Los Angeles, as Davis shows, shares many of the same vices. It has only a third of NYC's public park area per capita. It has the same distorted local government. The worst incorporated city must be Vernon, which has 48,000 workers, mostly Latinos in sweatshops, and an actual resident electorate of 90 people, who do not use their tax revenues to help their workers but the property developers who run the city almost as a private fief. Other areas show white electorates ignoring hispanic minorites. Meanwhile Davis discusses Los Angeles' would-be subway system, where the relatively affluent 6% of the ridership who use the proposed subway get 70% of public transit funds, while the poorer, darker majority who use the bus face fare increases and reduced service. Davis also goes to the "city" of Compton, where before it achieved a black majority the white city council spitefully ran it down and sowed the streets with salt. Compton's attempt to get a tax base by annexing industrial areas was thwarted and attempts to attract investment with tax breaks only attracted those who took the money and run. Now the black council selfishly protects its own privileges over those of the increasing Hispanic population. Best of all is the chapter "Who Killed L.A." which discusses the systematic redistribution of income from the poorest inner cities to the wealthy suburbs. (The federal contribution to Los Angeles' budget fell from 18% to 2% from 1977 to 1985, while George Bush stuffed the 1992 riots aid package with a cut on luxury taxes on yachts, but vetoed it when it tried to remove the tax deduction on club dues.)

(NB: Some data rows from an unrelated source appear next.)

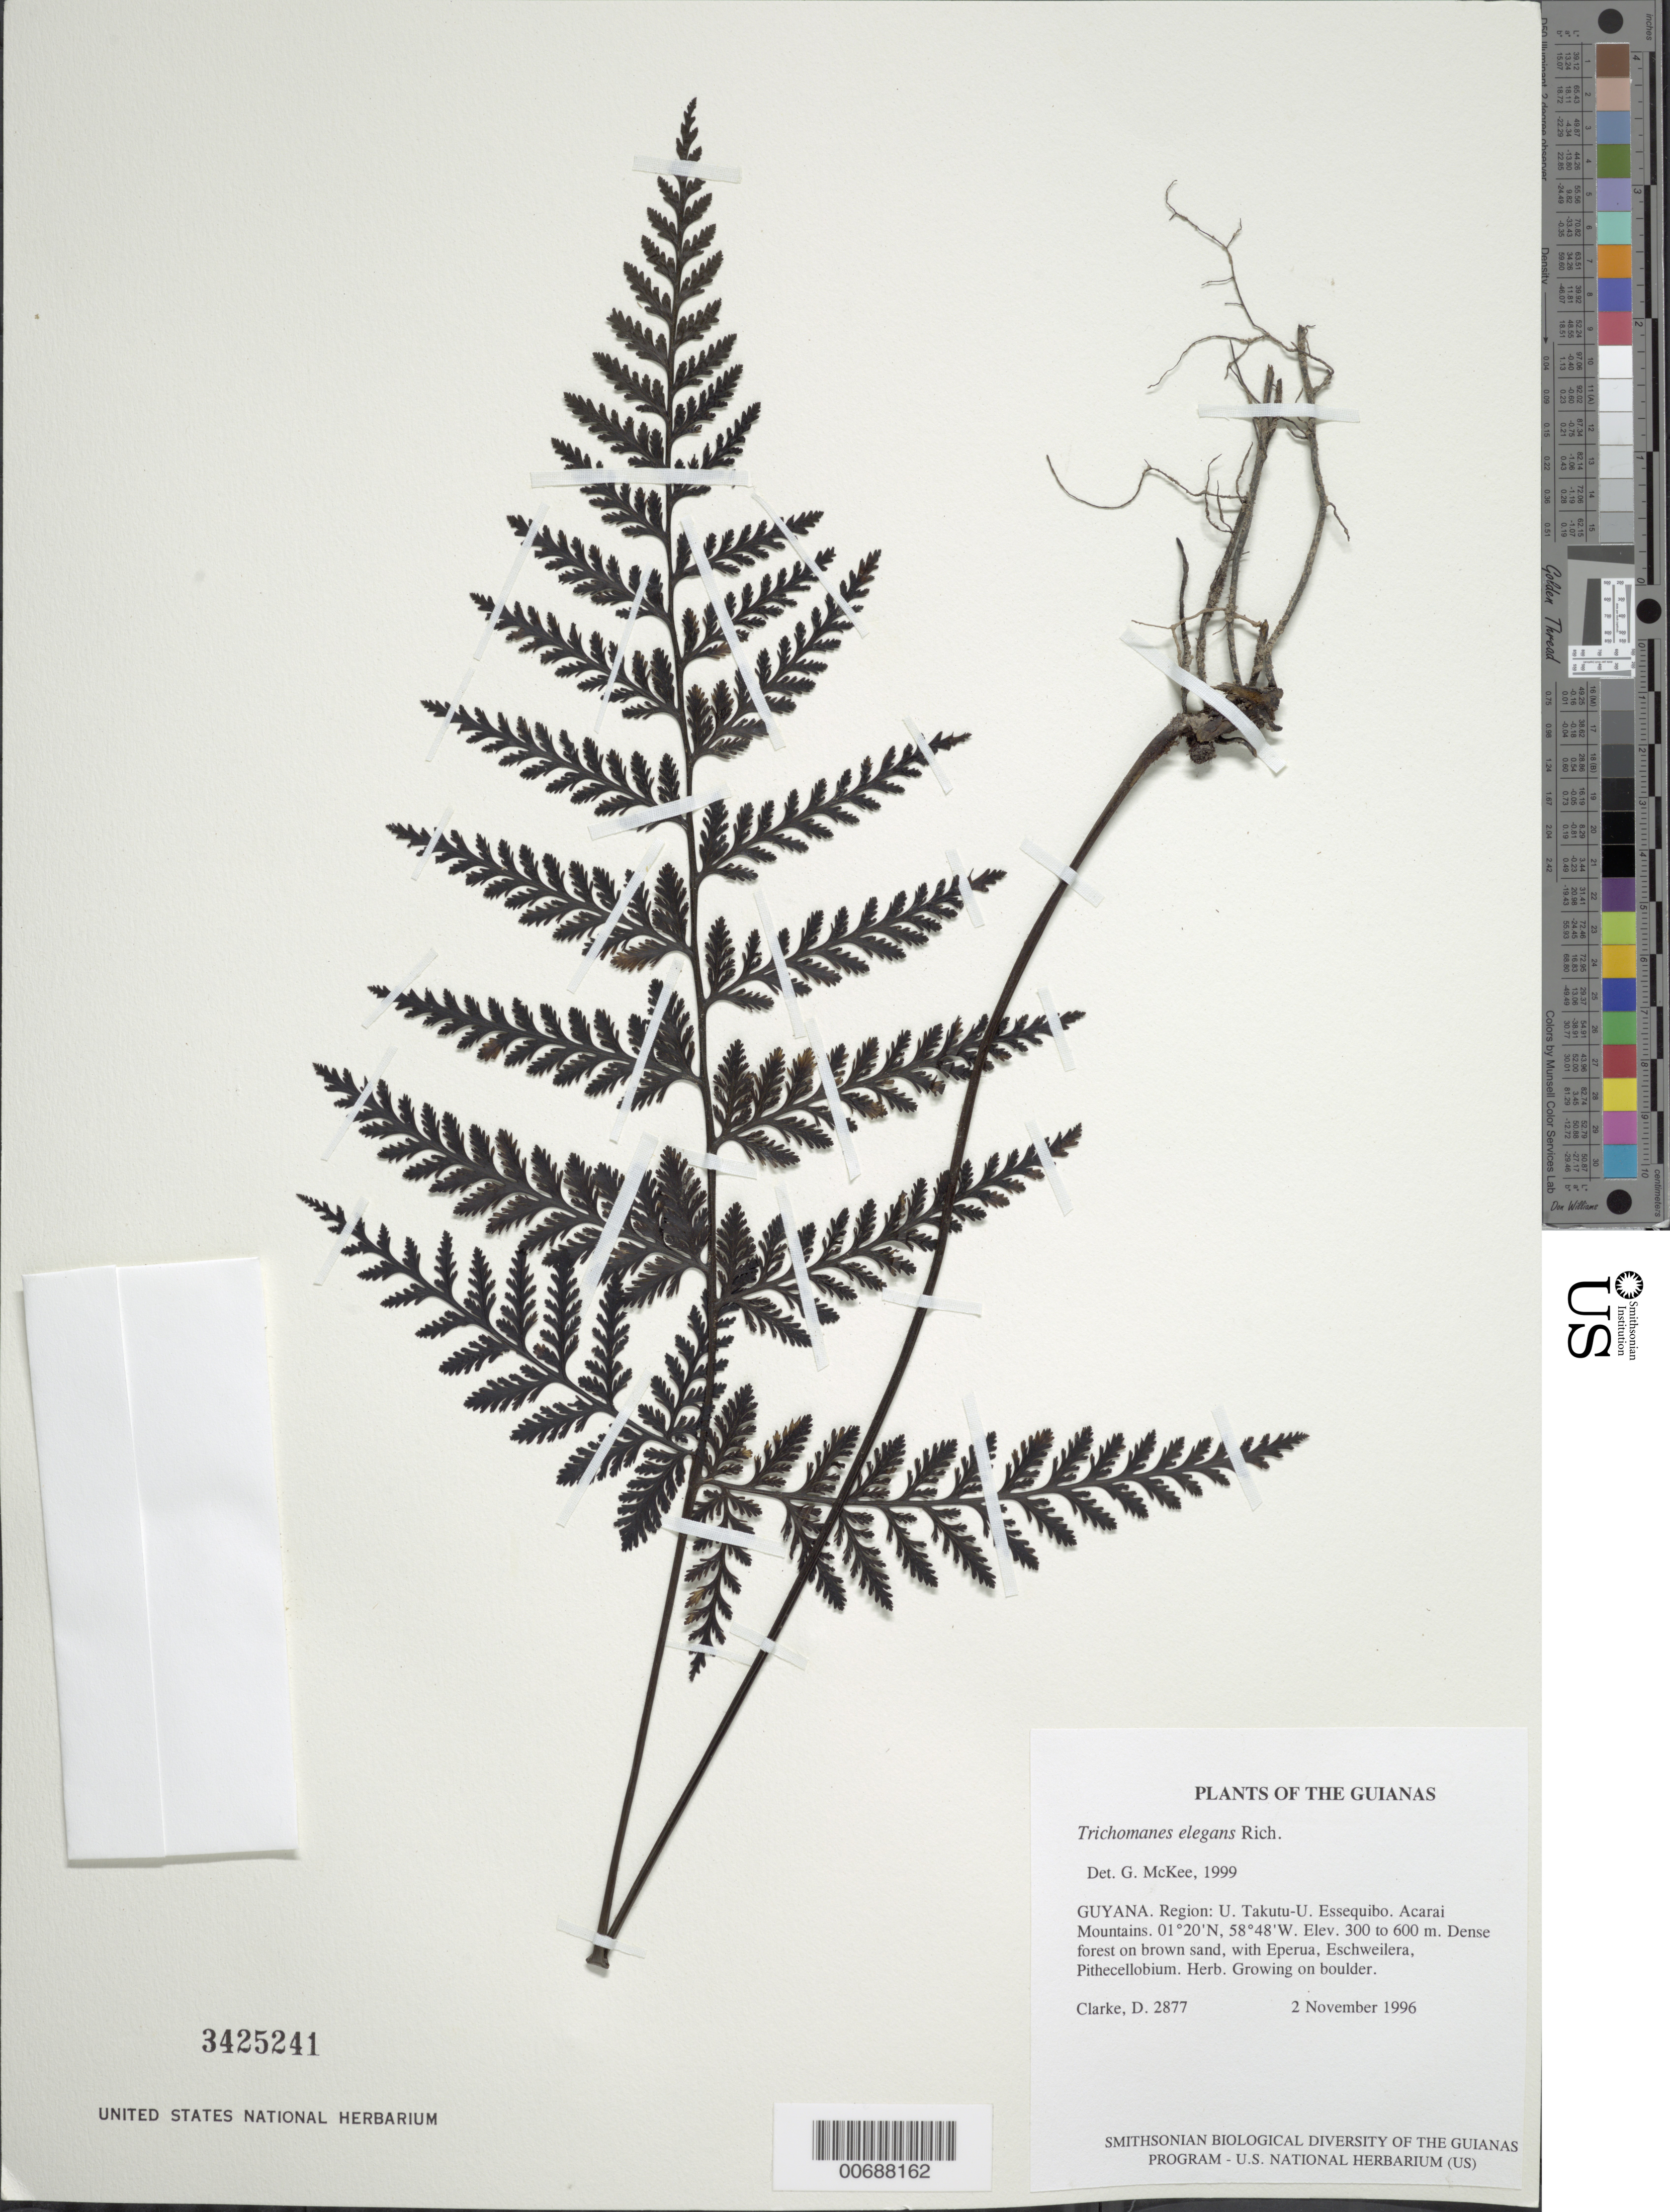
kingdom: Plantae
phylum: Tracheophyta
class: Polypodiopsida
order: Hymenophyllales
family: Hymenophyllaceae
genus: Trichomanes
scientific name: Trichomanes elegans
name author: Rich.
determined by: McKee, G. S., (US), NMNH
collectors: H. D. Clarke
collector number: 2877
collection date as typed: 2 November 1996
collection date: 1996-11-02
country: Guyana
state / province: U. Takutu-U. Essequibo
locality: Acarai Mountains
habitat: Dense forest on brown sand, with Eperua, Eschweilera, Pithecellobium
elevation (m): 300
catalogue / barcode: US 3425241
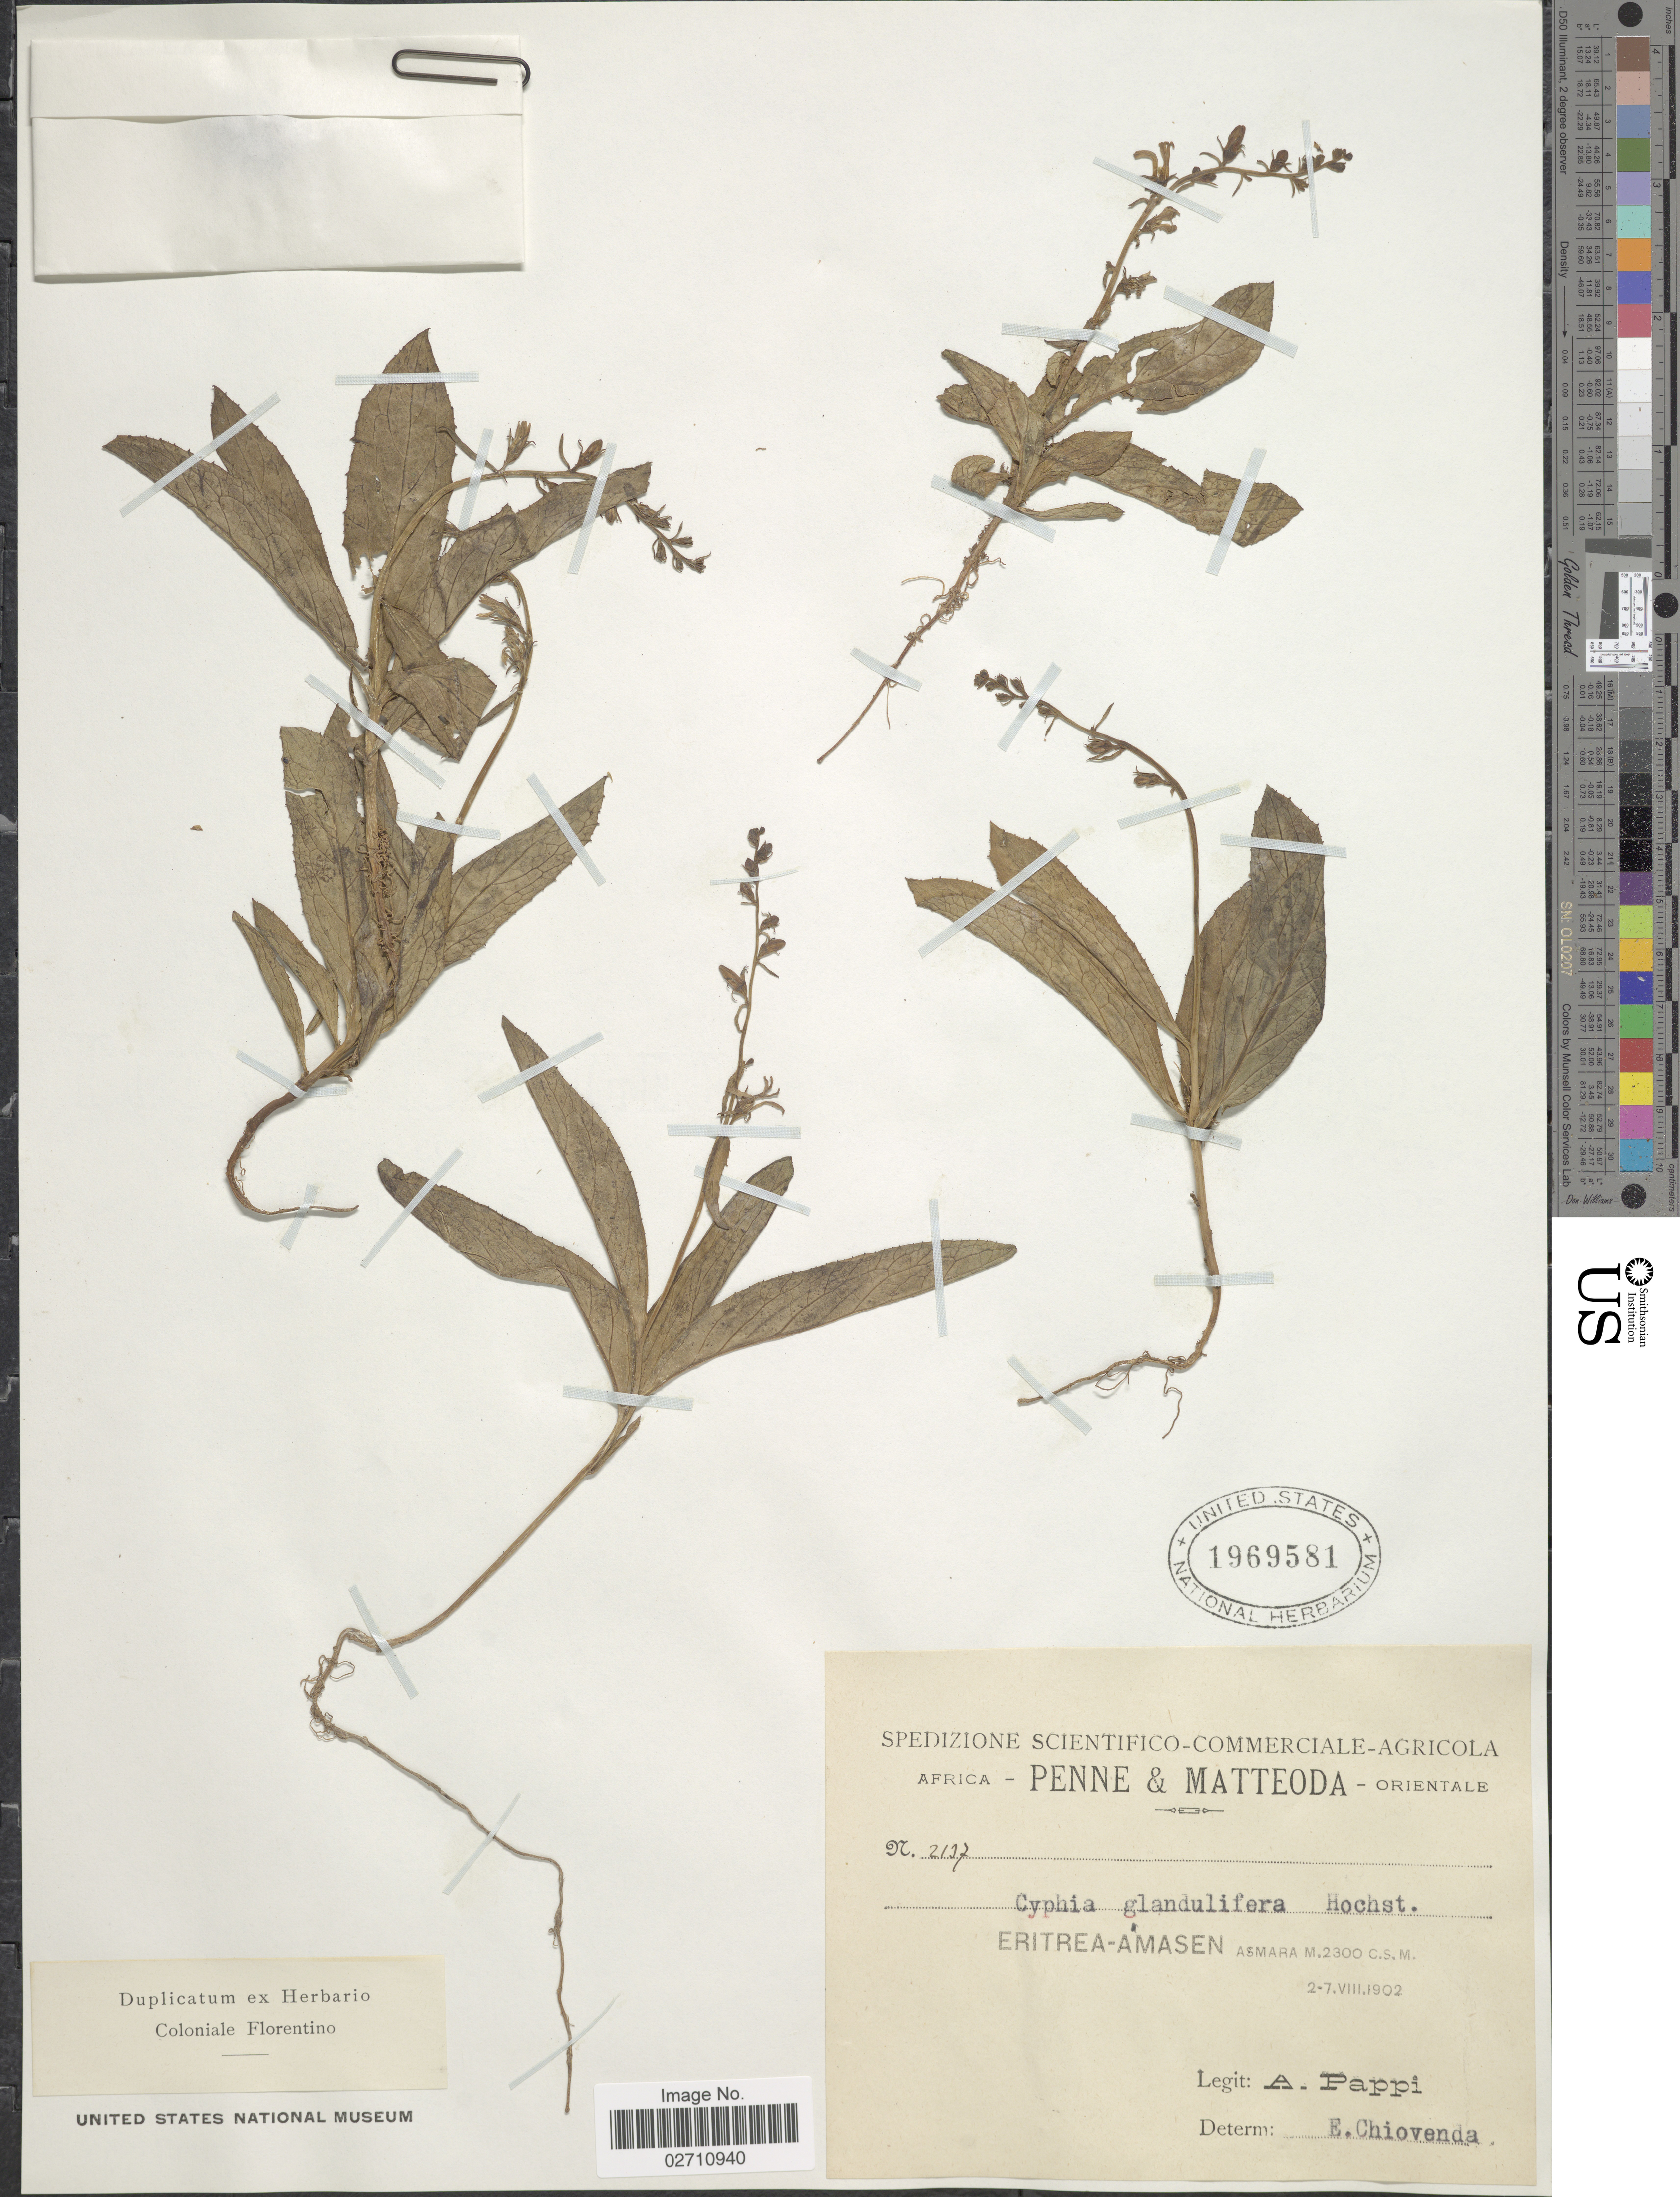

The final chapter discusses ecological crisis as global warning leads to increasingly erratic weather, while the spread of the market and corporate pressures leads to deforestation in Vietnam, ecological degradation in China and the extinction of the Grand Bank fisheries. The book could use more updates, and there are a number of annoying printing errors and misprints (most obvious, Alexandra Richie's name is mispelled as Alexander). But Dead Cities is a valuable work that produces an acerbic outlook in an intellectual world that is complacent beyond belief.